Akademik Veri Yönetim Sistemi
Archives of Physiology and Biochemistry, cilt.128, sa.1, ss.69-79, 2022 (SCI-Expanded)
© 2019 Informa UK Limited, trading as Taylor & Francis Group.We investigated the anti-cancer activity of [Ag(μ-dicl)] n 1 and [AgH(nif)2] 2 complexes against human cancer cell lines (MCF-7, HT-29, and HepG2) and mouse fibroblast (3T3-L1) cell line. Anti-proliferative activity was monitored by XTT cell viability and LDH leakage assays. Cell death mode was evaluated by multi-caspase activity, annexin V cytofluorimetric, MMP, cell cycle arrest, and ROS generation assays. Antioxidant capacity was evaluated on SOD, GPx, GR, and CAT enzymes.

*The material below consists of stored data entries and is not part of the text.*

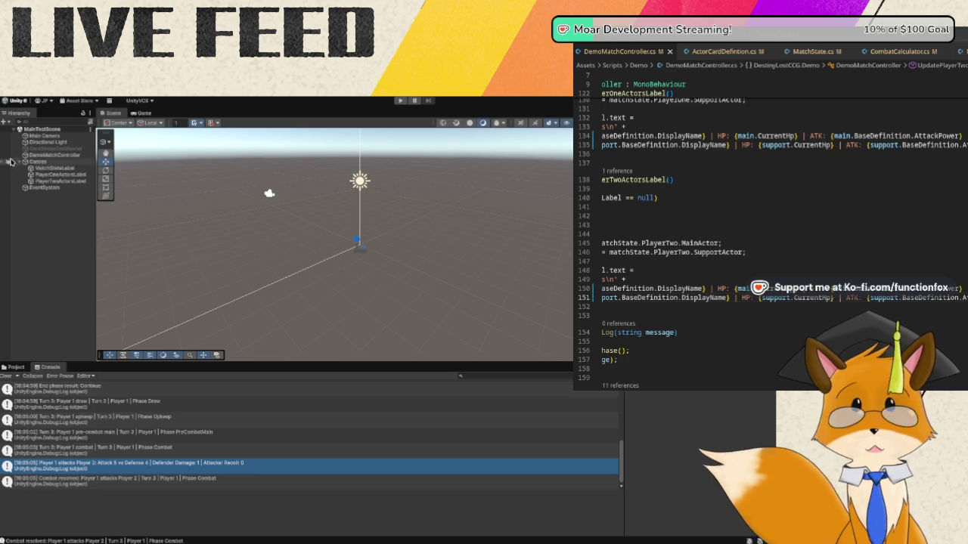
pyautogui.click(56, 182)
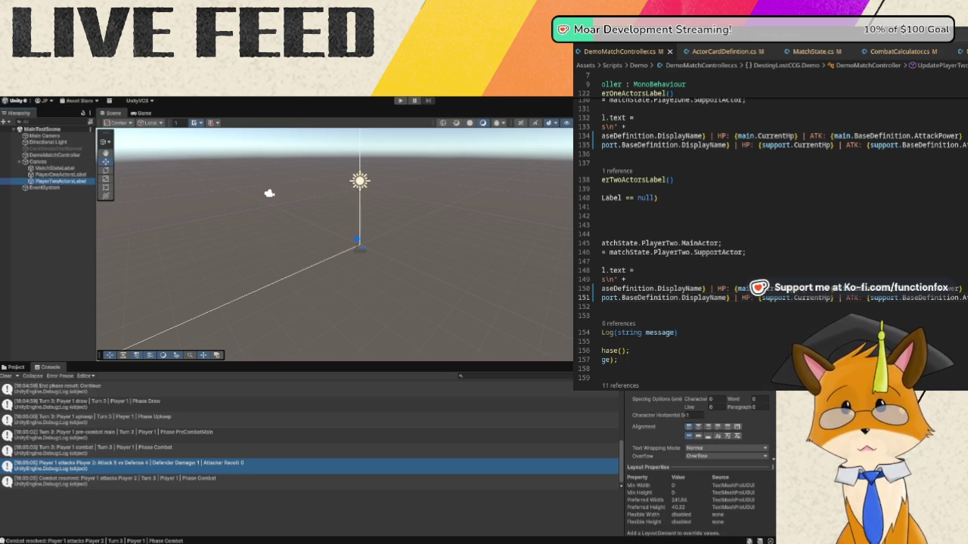
pyautogui.press('alt+Tab')
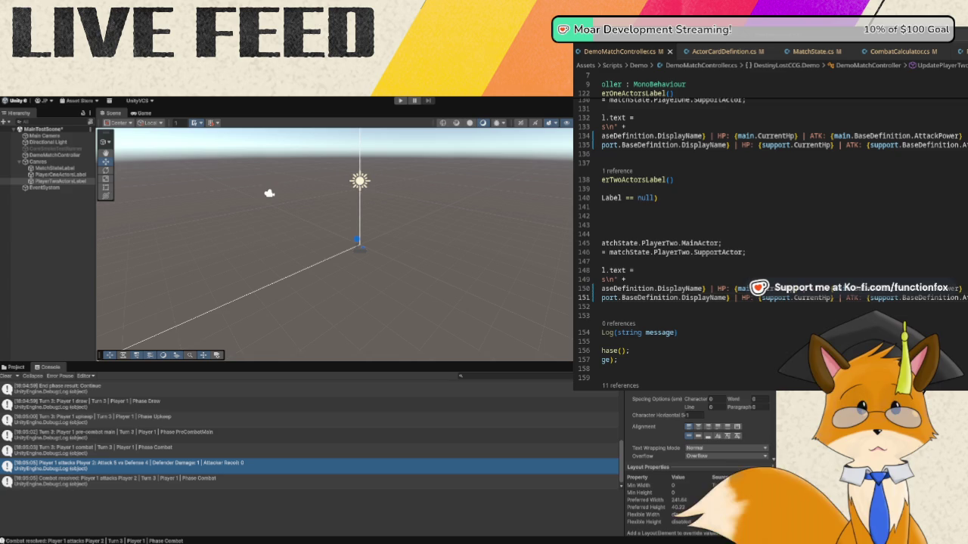
pyautogui.press('ctrl+p')
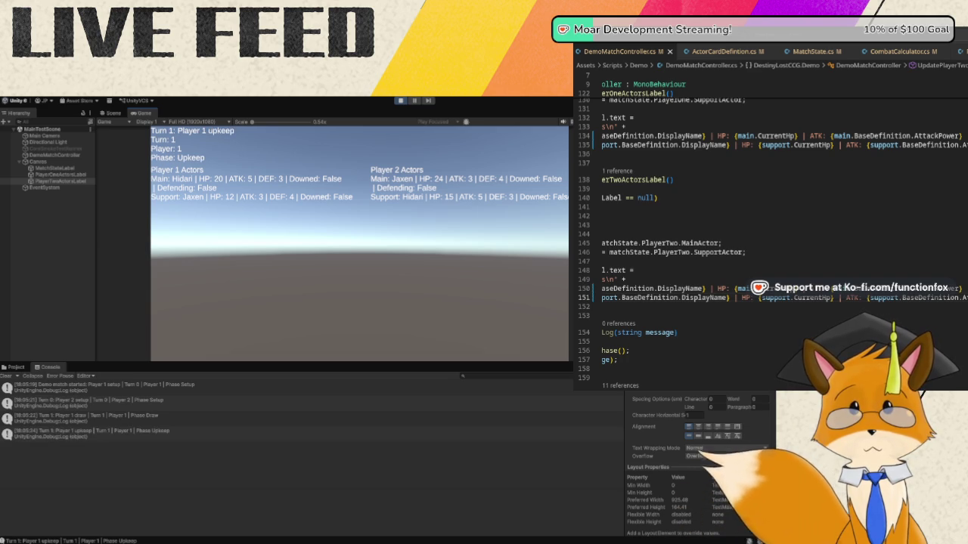
pyautogui.click(401, 101)
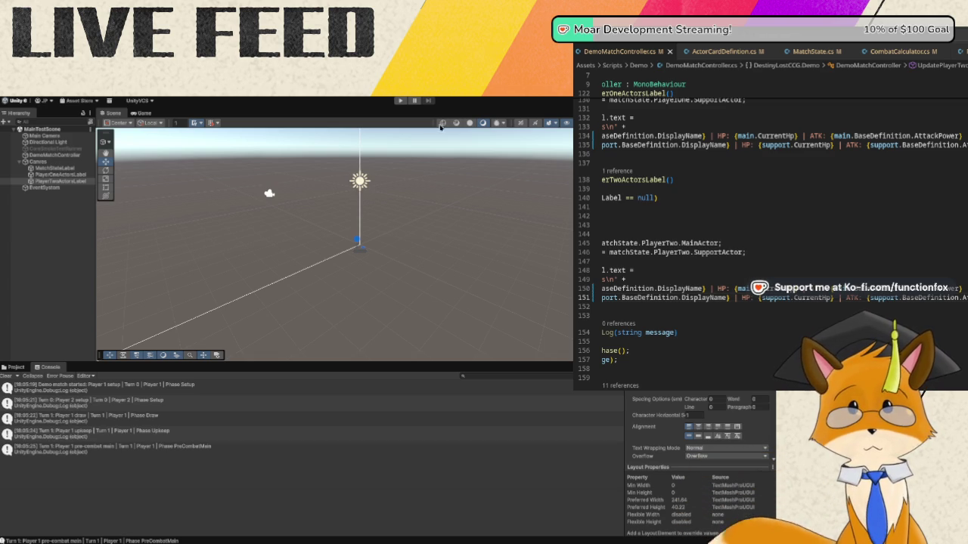
pyautogui.click(401, 102)
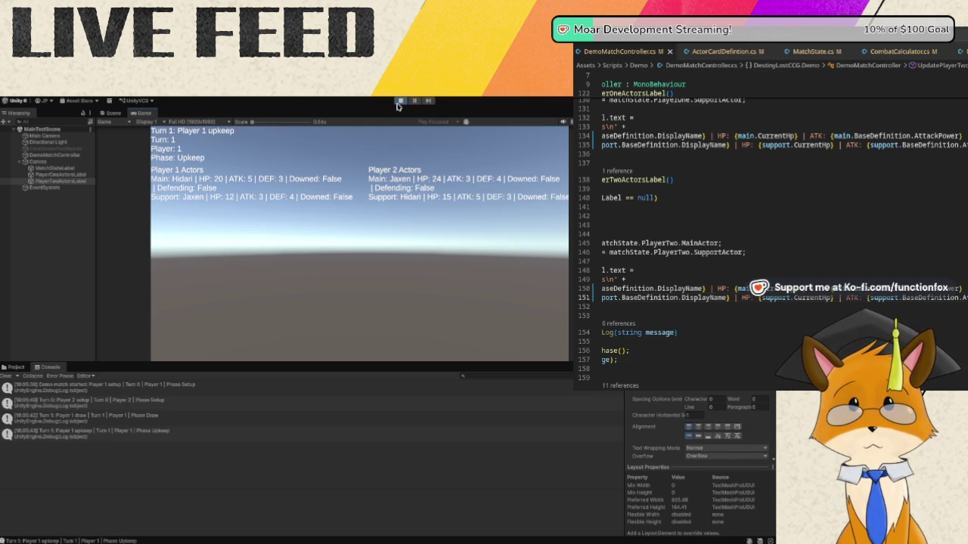
pyautogui.click(397, 105)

The XTT and LDH assay results showed that both complexes exhibited strong cytotoxicity against the tested cancer cell lines. The apoptotic mechanisms of the complexes were demonstrated by loss of MMP and increase in phosphatidylserine translocation, sub-G1 phase, and multi-caspase activity. Besides, both complexes induced the oxidative stress in MCF-7 cells by decreasing the activity of GPx, GR, and CAT enzymes. In conclusion, both Ag(I) complexes, especially 1, warrant for further in vivo evaluation as a new alternative in cancer treatment.Highlights Ag(I) complexes inhibited cell proliferation and induced LDH leakage in human cancer cell lines. Ag(I) complexes induced apoptosis through MMP disruption and ROS generation. Ag(I) complexes mimicked the multi-caspase activity. Ag(I) complexes increased the accumulation of sub-G1 phase. Ag(I) complexes inhibited the activity of antioxidant system enzymes.